Trump 2.0 is expected to pull the world’s largest economy out of the Paris Agreement that set binding national commitments for climate action, just as Trump 1.0 had done. The president-elect has already picked Vivek Ramaswamy, who has criticised big companies for basing business strategy around climate change concerns, to co-head a new department of government efficiency.

This would diddle calculations on how much the richer and historically polluting countries should pay to help the poorer ones. That is the main agenda at COP29—to push for a new global climate finance deal “right from the start”, as UN climate chief Simon Stiell put it. Work on the front has been anaemic and tangled in technical red tape till now. Developed countries have been able to raise only a small part of the $100 billion they pledged to mobilise every year at Copenhagen 2009 to help developing countries’ climate action.

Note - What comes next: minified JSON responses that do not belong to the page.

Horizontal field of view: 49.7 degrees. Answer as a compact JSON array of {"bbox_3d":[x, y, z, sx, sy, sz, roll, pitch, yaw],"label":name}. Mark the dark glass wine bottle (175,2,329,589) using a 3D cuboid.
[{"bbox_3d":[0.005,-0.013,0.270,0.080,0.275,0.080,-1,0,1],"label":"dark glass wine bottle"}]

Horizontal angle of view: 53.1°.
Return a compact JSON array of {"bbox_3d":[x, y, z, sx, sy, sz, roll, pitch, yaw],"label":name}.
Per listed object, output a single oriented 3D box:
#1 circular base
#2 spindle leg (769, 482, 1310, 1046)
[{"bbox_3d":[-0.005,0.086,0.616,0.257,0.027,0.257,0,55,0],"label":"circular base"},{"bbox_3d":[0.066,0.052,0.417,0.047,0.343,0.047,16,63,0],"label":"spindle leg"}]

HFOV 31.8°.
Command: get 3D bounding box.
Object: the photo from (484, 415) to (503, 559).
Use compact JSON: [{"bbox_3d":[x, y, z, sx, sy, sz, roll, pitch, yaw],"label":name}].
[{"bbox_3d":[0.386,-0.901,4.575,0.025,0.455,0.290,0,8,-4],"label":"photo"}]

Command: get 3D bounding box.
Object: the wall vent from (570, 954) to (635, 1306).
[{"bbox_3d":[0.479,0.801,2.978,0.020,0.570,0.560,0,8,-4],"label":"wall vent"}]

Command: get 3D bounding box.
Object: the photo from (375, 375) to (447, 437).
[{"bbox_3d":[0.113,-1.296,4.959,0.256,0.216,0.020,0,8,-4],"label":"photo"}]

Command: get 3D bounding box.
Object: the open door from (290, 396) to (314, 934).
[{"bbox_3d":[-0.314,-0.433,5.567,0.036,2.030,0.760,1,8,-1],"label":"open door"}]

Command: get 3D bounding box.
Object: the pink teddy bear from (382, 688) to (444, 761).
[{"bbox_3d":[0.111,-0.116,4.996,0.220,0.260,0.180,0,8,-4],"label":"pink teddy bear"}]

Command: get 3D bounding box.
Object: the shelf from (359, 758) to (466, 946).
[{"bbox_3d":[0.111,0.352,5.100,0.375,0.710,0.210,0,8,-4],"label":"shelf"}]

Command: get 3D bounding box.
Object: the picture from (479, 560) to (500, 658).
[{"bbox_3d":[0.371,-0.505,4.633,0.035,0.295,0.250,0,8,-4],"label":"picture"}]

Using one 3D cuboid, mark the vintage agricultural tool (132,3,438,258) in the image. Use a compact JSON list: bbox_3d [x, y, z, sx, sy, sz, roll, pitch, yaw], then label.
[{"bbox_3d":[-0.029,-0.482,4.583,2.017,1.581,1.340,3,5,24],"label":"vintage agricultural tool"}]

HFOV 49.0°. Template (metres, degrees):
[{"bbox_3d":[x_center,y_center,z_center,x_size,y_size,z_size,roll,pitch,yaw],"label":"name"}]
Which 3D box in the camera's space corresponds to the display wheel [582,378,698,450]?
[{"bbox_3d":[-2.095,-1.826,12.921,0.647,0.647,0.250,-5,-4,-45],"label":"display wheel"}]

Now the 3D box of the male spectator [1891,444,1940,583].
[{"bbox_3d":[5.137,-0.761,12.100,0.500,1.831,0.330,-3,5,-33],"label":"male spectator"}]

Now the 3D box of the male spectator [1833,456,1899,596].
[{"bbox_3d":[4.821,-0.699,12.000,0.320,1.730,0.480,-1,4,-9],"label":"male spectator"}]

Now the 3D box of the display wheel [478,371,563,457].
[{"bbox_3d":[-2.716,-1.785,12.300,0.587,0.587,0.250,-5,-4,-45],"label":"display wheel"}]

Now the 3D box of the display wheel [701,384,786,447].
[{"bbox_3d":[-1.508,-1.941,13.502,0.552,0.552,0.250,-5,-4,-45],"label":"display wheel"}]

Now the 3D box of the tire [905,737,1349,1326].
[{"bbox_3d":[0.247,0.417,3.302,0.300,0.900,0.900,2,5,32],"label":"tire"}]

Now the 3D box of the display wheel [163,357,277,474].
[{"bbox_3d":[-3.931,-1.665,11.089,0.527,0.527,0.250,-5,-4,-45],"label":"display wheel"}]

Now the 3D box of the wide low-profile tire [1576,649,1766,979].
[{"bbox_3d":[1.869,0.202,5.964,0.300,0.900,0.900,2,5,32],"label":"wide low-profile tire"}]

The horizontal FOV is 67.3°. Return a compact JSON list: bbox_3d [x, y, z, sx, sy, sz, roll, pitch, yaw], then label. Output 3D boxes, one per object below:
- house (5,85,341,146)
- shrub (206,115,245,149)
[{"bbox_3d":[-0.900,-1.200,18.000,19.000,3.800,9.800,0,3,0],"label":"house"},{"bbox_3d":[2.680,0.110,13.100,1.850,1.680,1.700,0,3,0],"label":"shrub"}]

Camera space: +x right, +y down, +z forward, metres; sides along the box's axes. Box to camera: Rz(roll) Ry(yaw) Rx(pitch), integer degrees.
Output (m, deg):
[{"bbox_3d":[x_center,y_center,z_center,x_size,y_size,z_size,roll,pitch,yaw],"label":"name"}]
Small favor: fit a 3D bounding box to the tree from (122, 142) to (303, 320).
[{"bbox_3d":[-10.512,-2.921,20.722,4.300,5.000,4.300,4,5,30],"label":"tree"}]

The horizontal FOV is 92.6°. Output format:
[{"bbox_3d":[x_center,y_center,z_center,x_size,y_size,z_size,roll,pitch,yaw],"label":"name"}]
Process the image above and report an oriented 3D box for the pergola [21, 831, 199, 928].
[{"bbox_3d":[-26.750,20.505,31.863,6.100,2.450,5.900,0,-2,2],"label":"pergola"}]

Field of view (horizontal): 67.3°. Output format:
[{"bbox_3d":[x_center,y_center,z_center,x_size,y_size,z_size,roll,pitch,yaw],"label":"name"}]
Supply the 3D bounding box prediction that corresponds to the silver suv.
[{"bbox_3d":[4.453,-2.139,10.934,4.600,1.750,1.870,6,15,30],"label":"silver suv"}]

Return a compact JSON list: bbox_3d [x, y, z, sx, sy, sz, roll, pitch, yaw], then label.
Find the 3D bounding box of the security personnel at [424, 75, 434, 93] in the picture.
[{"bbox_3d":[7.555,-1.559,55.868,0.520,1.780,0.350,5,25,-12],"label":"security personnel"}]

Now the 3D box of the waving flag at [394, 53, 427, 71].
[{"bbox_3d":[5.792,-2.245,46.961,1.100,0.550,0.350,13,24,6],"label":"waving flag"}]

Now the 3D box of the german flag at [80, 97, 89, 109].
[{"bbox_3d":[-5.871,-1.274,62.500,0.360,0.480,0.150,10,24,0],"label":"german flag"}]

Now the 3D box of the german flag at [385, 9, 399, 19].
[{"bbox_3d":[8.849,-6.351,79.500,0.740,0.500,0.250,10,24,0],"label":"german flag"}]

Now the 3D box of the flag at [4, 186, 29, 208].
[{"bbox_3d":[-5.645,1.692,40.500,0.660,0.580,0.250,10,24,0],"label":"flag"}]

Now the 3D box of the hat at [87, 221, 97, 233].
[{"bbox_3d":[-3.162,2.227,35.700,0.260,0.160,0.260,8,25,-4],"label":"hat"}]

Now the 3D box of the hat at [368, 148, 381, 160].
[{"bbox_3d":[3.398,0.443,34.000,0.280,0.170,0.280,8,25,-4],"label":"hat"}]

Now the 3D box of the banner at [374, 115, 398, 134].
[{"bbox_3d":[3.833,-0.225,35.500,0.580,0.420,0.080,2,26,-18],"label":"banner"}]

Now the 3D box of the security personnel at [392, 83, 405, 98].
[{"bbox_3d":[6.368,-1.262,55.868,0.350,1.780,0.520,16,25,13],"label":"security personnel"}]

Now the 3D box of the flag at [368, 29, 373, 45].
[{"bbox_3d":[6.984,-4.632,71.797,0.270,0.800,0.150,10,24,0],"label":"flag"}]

More pious pledges have been made at Baku 2024: a group of 10 multilateral development banks have said they will raise climate finance to low- and middle-income countries to $120 billion a year by 2030; the Asian Development Bank plans to invest $7.2 billion more in climate-related projects. These are loans debt-burdened poorer nations may not be able to afford.

The home truth is that India should work towards its own climate goals while seeking fair compensation from others who have brought things to such a pass. The 2022 report of the UN’s Intergovernmental Panel on Climate Change explained why South Asia, one of the most densely populated parts of the world, is one of the most vulnerable to climate change. The implications are immense. Apart from the government, India Inc must move faster towards building a more sustainable, climate-resilient future.